100 days – Day 39:   Tramspotting


This is rather sad…….


(from yesterday’s Scotsman)

TRAM fans will flock to Edinburgh tomorrow from at least as far as Berlin to sample the capital’s first fare-paying services for nearly 60 years.




German publisher Robert Schwandl will be among aficionados boarding the inaugural trams as the long-delayed project finally starts to recoup its £776 million cost.

Dawn will have barely broken over the Gyle shopping centre when an unknown number of the most eager passengers gather expectantly for the 5am departure to York Place.

Their enthusiasm is likely to gladden the hearts of city council officials who have endured the – some say self-inflicted –construction nightmare that has beset the capital.

But if there are glowing smiles aboard the first tram, the acid test for the scheme will come later in the day when more sceptical passengers take to the rails to pass their own verdict.

Mr Schwandl said he had been anticipating his visit for some time, as it would enable him to complete a new book on British trams.


Trams on Shandwick Place

He told The Scotsman: “It is a good excuse for a trip to Edinburgh, and we’ve been waiting for a long time to see this open.

“For 2015, I’m planning a Tram Atlas British Isles, and apart from important extensions still under way in Birmingham and Nottingham, Edinburgh’s tram has always been the one I had to wait for anyway before publishing such a book.


Vic Simons, a former British Rail manager, who is coming from St Albans in Hertfordshire for the occasion.

__WHAT THE EXERCISE ASKS__: Name every city or town mentioned in the Edinburgh tram article, in the order they first appear.

Pixel coordinate listings:
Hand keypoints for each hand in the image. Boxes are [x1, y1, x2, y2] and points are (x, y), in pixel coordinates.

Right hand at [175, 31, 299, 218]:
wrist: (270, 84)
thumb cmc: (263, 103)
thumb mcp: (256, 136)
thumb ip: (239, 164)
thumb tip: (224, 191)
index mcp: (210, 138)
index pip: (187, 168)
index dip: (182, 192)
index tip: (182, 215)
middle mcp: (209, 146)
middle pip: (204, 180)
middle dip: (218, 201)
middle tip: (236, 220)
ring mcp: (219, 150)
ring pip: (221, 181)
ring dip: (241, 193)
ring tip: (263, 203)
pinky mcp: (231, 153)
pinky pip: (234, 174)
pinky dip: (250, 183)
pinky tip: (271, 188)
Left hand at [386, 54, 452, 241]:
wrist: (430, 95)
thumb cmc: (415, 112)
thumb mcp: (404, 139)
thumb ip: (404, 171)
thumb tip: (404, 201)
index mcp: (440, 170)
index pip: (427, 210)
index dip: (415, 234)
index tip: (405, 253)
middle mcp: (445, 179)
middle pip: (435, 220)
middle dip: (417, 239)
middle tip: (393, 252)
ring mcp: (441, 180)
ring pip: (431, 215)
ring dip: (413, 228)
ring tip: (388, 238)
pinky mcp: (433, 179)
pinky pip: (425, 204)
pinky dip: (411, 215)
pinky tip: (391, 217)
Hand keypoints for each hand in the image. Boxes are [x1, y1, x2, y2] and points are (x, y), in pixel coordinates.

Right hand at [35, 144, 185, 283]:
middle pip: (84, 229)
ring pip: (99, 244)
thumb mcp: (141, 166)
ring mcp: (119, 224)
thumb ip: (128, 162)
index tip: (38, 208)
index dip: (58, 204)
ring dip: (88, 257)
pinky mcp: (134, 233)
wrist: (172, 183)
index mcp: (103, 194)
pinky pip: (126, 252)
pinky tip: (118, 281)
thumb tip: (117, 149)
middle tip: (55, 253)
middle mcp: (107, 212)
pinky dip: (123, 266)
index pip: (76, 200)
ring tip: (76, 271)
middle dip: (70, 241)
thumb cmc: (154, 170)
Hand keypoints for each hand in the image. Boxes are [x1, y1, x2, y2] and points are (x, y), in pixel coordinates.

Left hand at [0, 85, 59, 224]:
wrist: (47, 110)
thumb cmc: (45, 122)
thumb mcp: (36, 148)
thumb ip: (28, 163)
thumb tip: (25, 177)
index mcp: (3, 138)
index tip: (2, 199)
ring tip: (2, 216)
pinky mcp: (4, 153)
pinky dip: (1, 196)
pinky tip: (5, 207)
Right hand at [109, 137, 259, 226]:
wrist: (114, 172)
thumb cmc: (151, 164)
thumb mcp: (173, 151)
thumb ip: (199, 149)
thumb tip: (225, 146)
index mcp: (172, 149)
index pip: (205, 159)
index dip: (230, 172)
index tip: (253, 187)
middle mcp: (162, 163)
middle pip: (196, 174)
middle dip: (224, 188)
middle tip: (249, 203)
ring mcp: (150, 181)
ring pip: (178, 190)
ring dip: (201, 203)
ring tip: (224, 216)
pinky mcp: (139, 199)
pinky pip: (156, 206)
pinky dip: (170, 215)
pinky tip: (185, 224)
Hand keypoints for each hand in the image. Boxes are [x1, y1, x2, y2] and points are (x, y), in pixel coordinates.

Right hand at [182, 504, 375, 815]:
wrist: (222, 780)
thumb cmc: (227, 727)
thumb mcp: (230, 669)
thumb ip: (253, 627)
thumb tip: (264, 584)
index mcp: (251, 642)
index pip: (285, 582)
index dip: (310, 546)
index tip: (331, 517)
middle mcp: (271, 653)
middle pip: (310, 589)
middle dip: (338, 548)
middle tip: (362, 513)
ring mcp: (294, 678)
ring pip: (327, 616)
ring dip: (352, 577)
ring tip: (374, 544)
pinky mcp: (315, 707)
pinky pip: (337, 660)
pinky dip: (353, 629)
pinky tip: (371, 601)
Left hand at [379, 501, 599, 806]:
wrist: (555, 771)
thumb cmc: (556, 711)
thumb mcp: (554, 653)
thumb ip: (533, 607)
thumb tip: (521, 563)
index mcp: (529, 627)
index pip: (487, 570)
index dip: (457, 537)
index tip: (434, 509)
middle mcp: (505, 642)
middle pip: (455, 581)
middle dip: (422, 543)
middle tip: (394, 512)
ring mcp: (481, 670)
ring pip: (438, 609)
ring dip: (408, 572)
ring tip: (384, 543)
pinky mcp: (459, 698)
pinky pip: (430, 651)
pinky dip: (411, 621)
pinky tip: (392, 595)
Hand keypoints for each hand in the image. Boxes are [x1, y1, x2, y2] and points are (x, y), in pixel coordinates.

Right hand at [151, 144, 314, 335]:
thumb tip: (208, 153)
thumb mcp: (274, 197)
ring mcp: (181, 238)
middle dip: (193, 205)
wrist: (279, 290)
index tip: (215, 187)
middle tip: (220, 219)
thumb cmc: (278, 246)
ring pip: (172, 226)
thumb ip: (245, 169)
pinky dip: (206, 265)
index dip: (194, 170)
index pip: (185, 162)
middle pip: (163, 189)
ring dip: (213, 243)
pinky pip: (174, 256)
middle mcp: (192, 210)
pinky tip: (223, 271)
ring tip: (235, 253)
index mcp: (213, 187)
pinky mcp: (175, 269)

__TASK OUTPUT__: Edinburgh, Berlin, Birmingham, Nottingham, St Albans